USD/CHF remains mildly bid around 0.9240, despite recently easing from the intraday high, as the Swiss pair (CHF) traders benefit from the US Dollar rebound amid sour sentiment.

It’s worth noting, however, that the cautious mood ahead of the key data/events favors the USD/CHF buyers.

That said, the US Dollar Index (DXY) snaps a two-day losing streak while marking mild gains near 104.00. In doing so, the greenback’s gauge versus the six major currencies traces the US Treasury bond yields, as well as benefits from the traditional haven status. That said, the US 10-year Treasury bond yields pick up bids to near the highest levels marked since early November 2022, mildly bid around 3.86% at the latest. While portraying the mood, S&P 500 Futures declined 0.40% intraday to 4,070 at the latest.

While tracing the run-up in the US Treasury bond yields, the fears emanating from China, North Korea and Russia seemed to have underpinned the fresh run-up in the US Treasury bond yields, amid hawkish hopes from the US Federal Reserve (Fed), as well as the US Dollar rebound. That said, the US and China alleged each other over the balloon shooting whereas the US diplomatic ties with Taiwan teased Beijing on Monday. On the same line, the United Nations (UN) Security Council is alarmed by Japan for North Korea’s missile testing and could help the US Dollar to remain firmer due to its safe-haven status.

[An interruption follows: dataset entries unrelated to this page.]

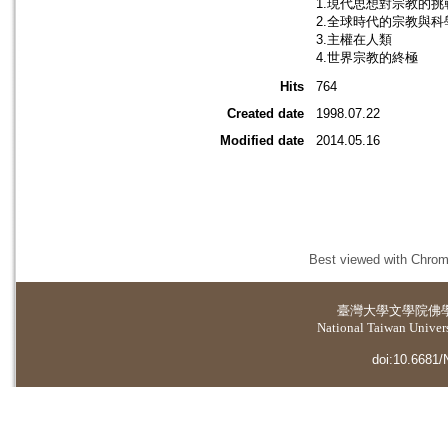
1.現代思想對宗教的挑
2.全球時代的宗教與科
3.主權在人類
4.世界宗教的終極
Hits
764
Created date
1998.07.22
Modified date
2014.05.16
Best viewed with Chrome
臺灣大學
文學院佛
National Taiwan Universi
doi:10.6681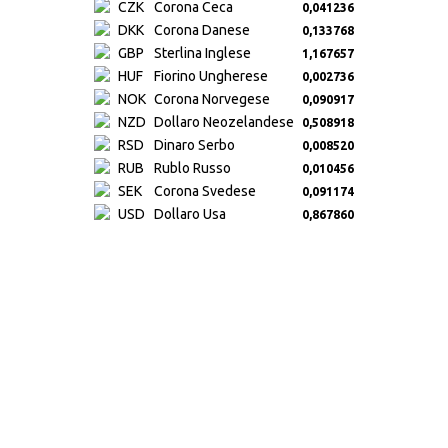
CZK
Corona Ceca
0,041236
DKK
Corona Danese
0,133768
GBP
Sterlina Inglese
1,167657
HUF
Fiorino Ungherese
0,002736
NOK
Corona Norvegese
0,090917
NZD
Dollaro Neozelandese
0,508918
RSD
Dinaro Serbo
0,008520
RUB
Rublo Russo
0,010456
SEK
Corona Svedese
0,091174
USD
Dollaro Usa
0,867860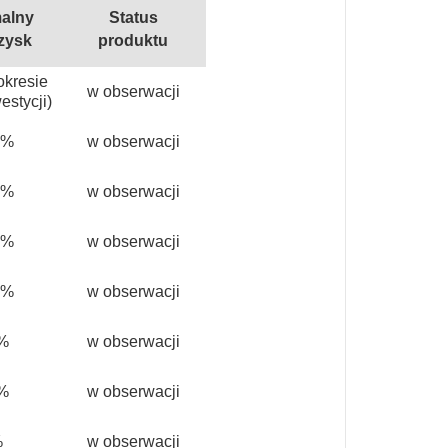
alny
Status
zysk
produktu
okresie
w obserwacji
estycji)
0%
w obserwacji
0%
w obserwacji
0%
w obserwacji
0%
w obserwacji
%
w obserwacji
%
w obserwacji
%
w obserwacji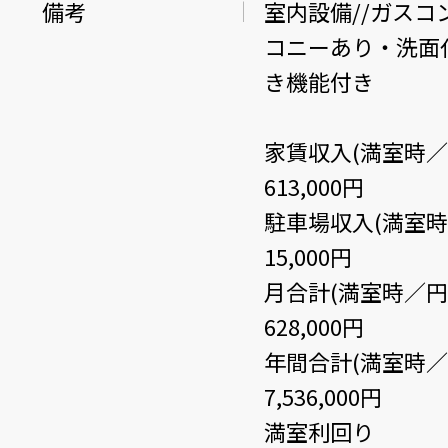
備考
室内設備//ガスコ
コニーあり・洗面
き機能付き
家賃収入(満室時／
613,000円
駐車場収入(満室時
15,000円
月合計(満室時／円
628,000円
年間合計(満室時／
7,536,000円
満室利回り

At home, the Swiss National Bank’s (SNB) previous warnings to use open market operations to defend the CHF seemed to have weighed on the USD/CHF prices. However, the cautious mood ahead of today’s Swiss trade numbers for January and the preliminary readings of the US Purchasing Managers Index (PMI) data for February will be important for the US Dollar ahead of Wednesday’s Federal Open Market Committee’s (FOMC) Monetary Policy Meeting Minutes.

Overall, USD/CHF is likely to remain directed towards the north unless the US PMIs disappoint the watchers.

Technical analysis

Given the USD/CHF pair’s rebound from the previous resistance line from late November, close to 0.9225 at the latest, the buyers are likely approaching the weekly top of 0.9332. However, the 50-DMA restricts the immediate upside of the quote near 0.9245.